After impressing audiences at the Berlin Film Festival earlier this year, New Zealand film One Thousand Ropes arrives in cinemas for local audiences, and is most certainly one of our stories well worthy of the telling.
Strong, powerful performances anchor Tusi Tamasese's second feature, his vision once again brought to life by gifted cinematographer Leon Narby.
Tamasese has the instinct to let Narby's dreamlike pictures breathe, to find their own life, allowing his characters and their story to do the same.
Like Tamasese's first award-winning film The Orator, One Thousand Ropes is once again rooted in his Samoan culture and told mostly in his mother tongue. There is one significant difference between the two; the filmmaker sets his latest story not in Samoa but in Wellington.
And it immediately struck me how important stories like these are, stories which show who we are as New Zealanders, the myriad cultures which identify us as one, yet each with their own very distinctive heartbeat and voice.
At the centre of this new tale is Maea (Uelese Petaia).

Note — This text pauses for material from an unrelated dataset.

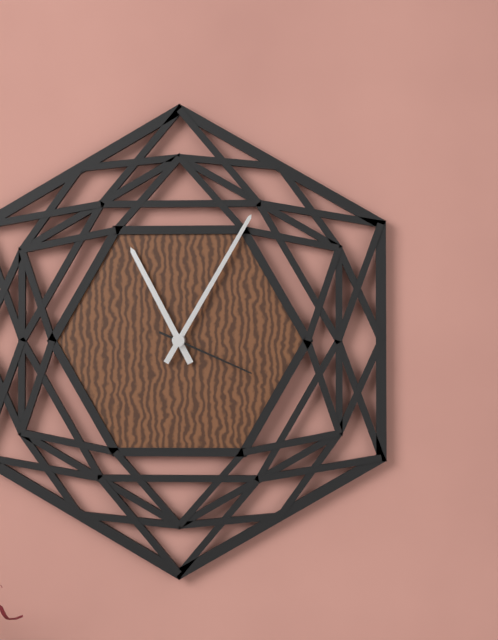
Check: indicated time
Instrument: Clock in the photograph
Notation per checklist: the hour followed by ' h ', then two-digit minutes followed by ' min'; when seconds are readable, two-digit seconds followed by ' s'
11 h 05 min 19 s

A traditional healer, he is visited by local pregnant women, caring for them on their journey to motherhood.
The fractious mix of the old and the new, modern healthcare and support versus the traditional methods of midwifery is both insightful and thought-provoking, as Maea tries as best he can to straddles both worlds.

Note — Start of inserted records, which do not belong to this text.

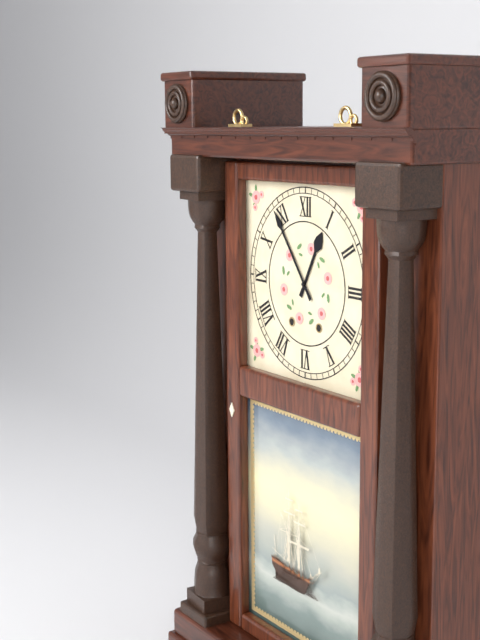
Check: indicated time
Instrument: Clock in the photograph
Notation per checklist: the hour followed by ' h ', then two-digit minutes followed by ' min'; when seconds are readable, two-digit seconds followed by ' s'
12 h 54 min
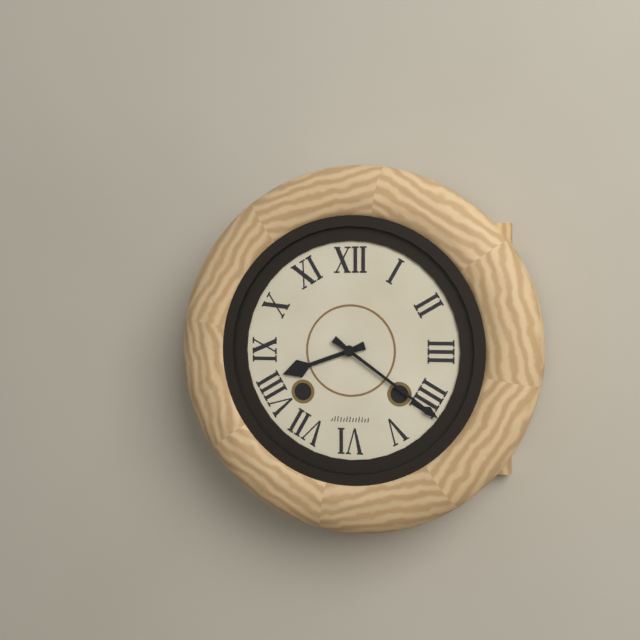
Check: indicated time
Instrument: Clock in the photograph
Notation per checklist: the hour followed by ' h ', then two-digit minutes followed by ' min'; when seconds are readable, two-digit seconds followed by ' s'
8 h 21 min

He also works in a local bakery, kneading the fresh dough and trying to keep the peace between his two co-workers - one an aggressive older bully, the other much younger, and growing stronger.
It's clear Maea's past haunts him, and when his estranged daughter Ilisa (Frankie Adams) arrives on his doorstep beaten and pregnant he must confront those demons, and so must she.

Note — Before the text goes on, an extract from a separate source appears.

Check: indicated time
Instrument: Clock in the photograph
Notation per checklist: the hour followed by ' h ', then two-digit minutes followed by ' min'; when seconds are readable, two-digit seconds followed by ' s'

There is a palpable evil lurking in Maea's home, and his daughter is convinced that evil must first be faced, before they can banish their own ghosts.
There are many strands to this narrative, all woven together in a gentle and very compelling way.
It's about family, and redemption of course, it's about new life, and death; all coming together to form an intimate, confronting and haunting story which I found profoundly moving, otherworldly yet deeply rooted in the here and now.